RENYAK.ID JAKARTA- Kementerian Pendidikan, Kebudayaan, Riset, dan Teknologi (Kemendikbudristek) menegaskan, mahasiswa terjebak dalam euforia tidak diwajibkannya Plt Direktur Jenderal Pendidikan Tinggi, Riset, dan Teknologi (Kemendikbudristek), Nizam, di Kantor Kemendikbudristek, Jakarta sebagai tugas akhir.
Plt Direktur Jenderal Pendidikan Tinggi, Riset, dan Teknologi (Kemendikbudristek), Nizam, di Kantor Kemendikbudristek menegaskan bahwa tetap ada tugas akhir.
Dimana dalam peraturan tetap ada tugas akhir dengan kompetensi tertentu yang dapat ditentukan oleh perguruan tinggi dalam meluluskan mahasiswa.
“Ini memang euforia bagi mahasiswa. Jangan sampai kemudian menganggap ini menggampangkan,” ujar Plt Direktur Jenderal Pendidikan Tinggi, Riset, dan Teknologi (Kemendikbudristek), Nizam, di Kantor Kemendikbudristek, Jakarta, Jumat (1/9/2023).
Nizam menyebut, dalam meluluskan peserta didik, perguruan tinggi tetap memiliki fokus pada kompetensi mahasiswa.
Di mana, ada target kompetensi lulusan yang harus dihasilkan dari perkuliahan hingga mahasiswa tersebut lulus.
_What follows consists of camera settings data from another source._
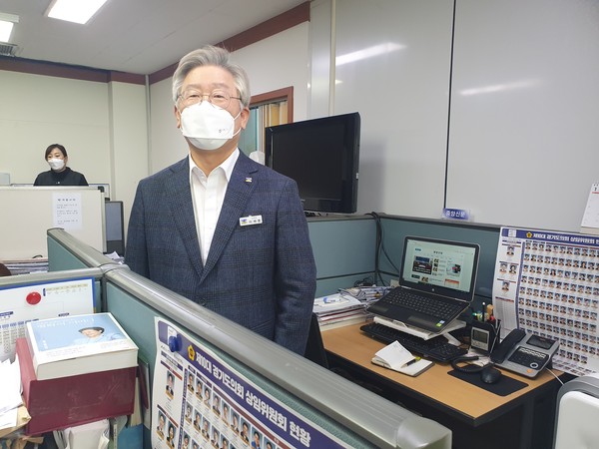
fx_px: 450
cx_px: 300
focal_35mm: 26
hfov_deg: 67.3
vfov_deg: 53.1
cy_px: 224
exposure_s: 1/120
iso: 320
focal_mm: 4.32
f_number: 2.4
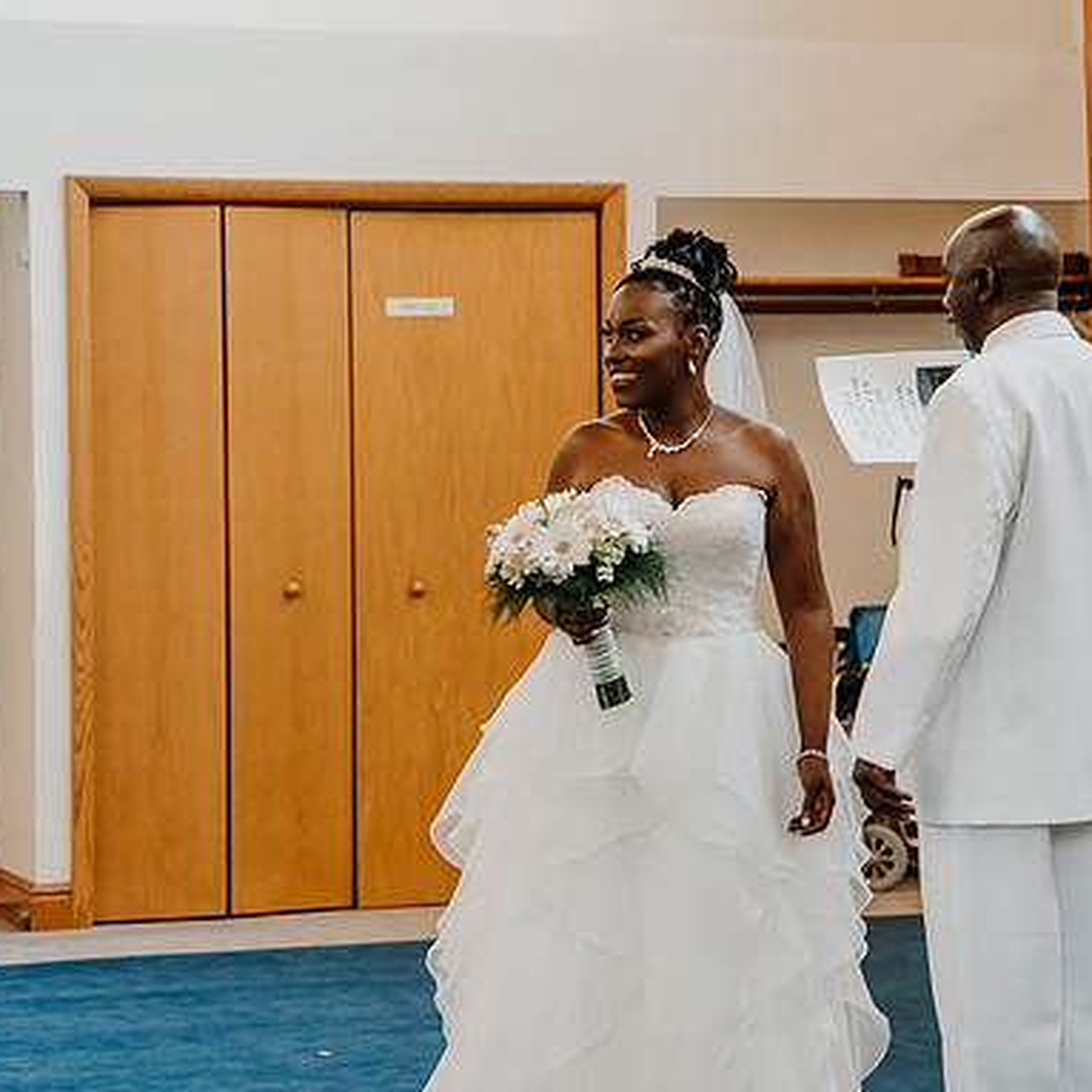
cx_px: 619
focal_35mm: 115
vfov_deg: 15.1
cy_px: 433
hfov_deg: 15.2
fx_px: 4104
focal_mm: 70
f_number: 4
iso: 1100
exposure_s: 1/125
Sebab itu, dn adanya kebijakan skripsi tidak lagi menjadi hal yang wajib bukan berarti memudahkan mahasiswa untuk lulus dari kampus.
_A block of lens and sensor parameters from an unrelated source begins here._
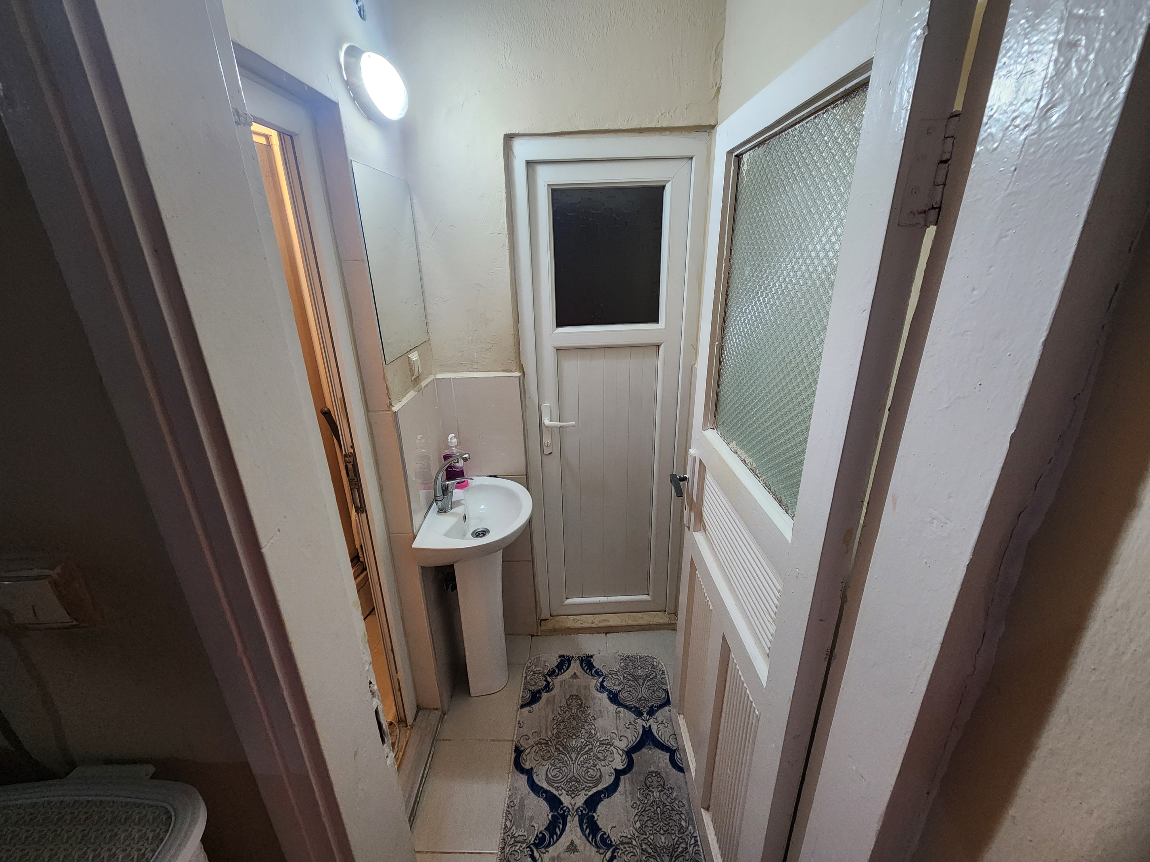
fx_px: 432
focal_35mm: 13
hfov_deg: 106.2
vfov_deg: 89.9
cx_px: 575
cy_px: 431
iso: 400
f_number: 2.2
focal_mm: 2.2
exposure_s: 1/50
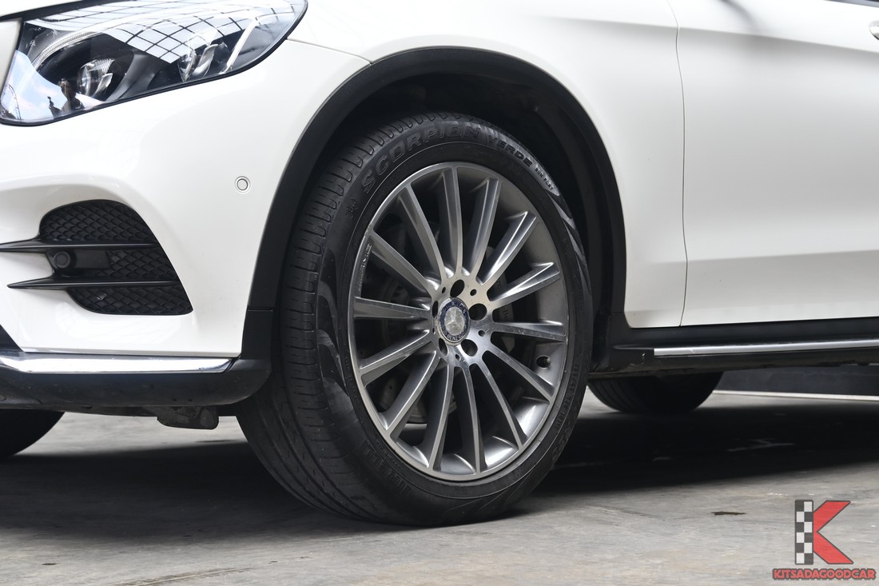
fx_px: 1562
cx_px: 440
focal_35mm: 64
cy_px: 293
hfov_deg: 31.4
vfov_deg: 21.2
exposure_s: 1/90
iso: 400
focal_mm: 43
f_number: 6.7
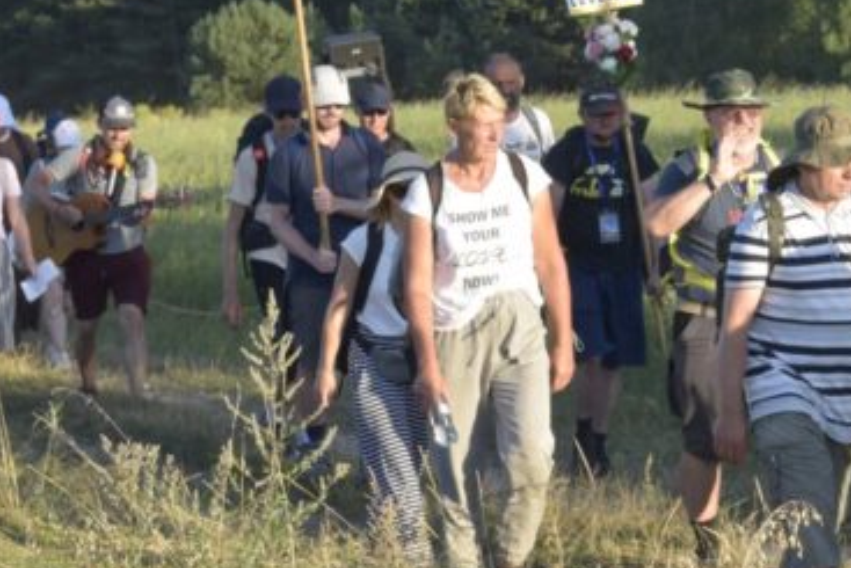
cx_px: 941
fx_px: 4942
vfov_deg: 6.6
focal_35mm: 209
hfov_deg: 9.7
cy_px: 94
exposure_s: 1/320
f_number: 9
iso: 400
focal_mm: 50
“Ada kompetensi lulusan yang dihasilkan. Jadi bukan menjadikan mudah, tapi banyak pilihan yang sesuai dengan kebutuhan mahasiswa, dunia kerja maupun warna masing-masing perguruan tinggi,” katanya.
Pada kesempatan itu dia juga mengingatkan perguruan tinggi untuk tidak menjadi pabrik ijazah dengan adanya kemerdekaan penentuan tugas akhir saat ini.
Kemendikbudristek tak ingin perguruan tinggi mengakali kemerdekaan tersebut untuk membuat mahasiswa-mahasiswanya mudah lulus. Sebab itu, pengawasan akan dilakukan.
“Melalui akreditasi. Dan pengawasan yang paling bagus itu adalah masyarakat untuk ngawal kampus-kampus agar tidak nakal dan sembarangan menjadikan kemerdekaan itu sebagai pabrik ijazah tanpa ada proses yang dilalui dan dijaga bersama,” ucapnya.
Nizam menegaskan, tujuan dari diberikannya kemerdekaan menentukan bentuk tugas akhir bagi perguruan tinggi bukan untuk memudahkan mereka meluluskan mahasiswa.
Cita-cita dari kebijakan itu adalah agar para lulusan perguruan tinggi memiliki kompetensi yang lebih sesuai dengan kebutuhan di masing-masing bidangnya.
“Yang ingin kita pastikan adalah justru lulusannya nanti akan lebih kompeten sesuai dengan kebutuhan di masing-masing bidang, bukan malah dipaksa untuk mengikuti ini (wajib skripsi), padahal itu tidak cocok untuk bidang tersebut,” kata Nizam.
Nizam memaparkan, Peraturan Mendikbudristek Nomor 53 Tahun 2023 memberikan kemerdekaan pada perguruan tinggi untuk merancang tridharmanya secara lebih otonom.
Sebagai contoh, ketika suatu perguruan tinggi mempunyai visi-misi untuk menjadi perguruan tinggi riset, maka bisa saja menggunakan publikasi sebagai ukurannya.
“Boleh. Tidak dilarang. Jadi sesuai misi perguruan tinggi. ‘Oh perguruan tinggi saya ini lebih banyak ke arah entrepreneur. Jadi lulusannya harus bisa menyelesaikan kasus-kasus atau mengembangkan business plan yang bagus.’ Silakan. Sehingga nanti jadi branding masing-masing perguruan tinggi,” tutup Nizam.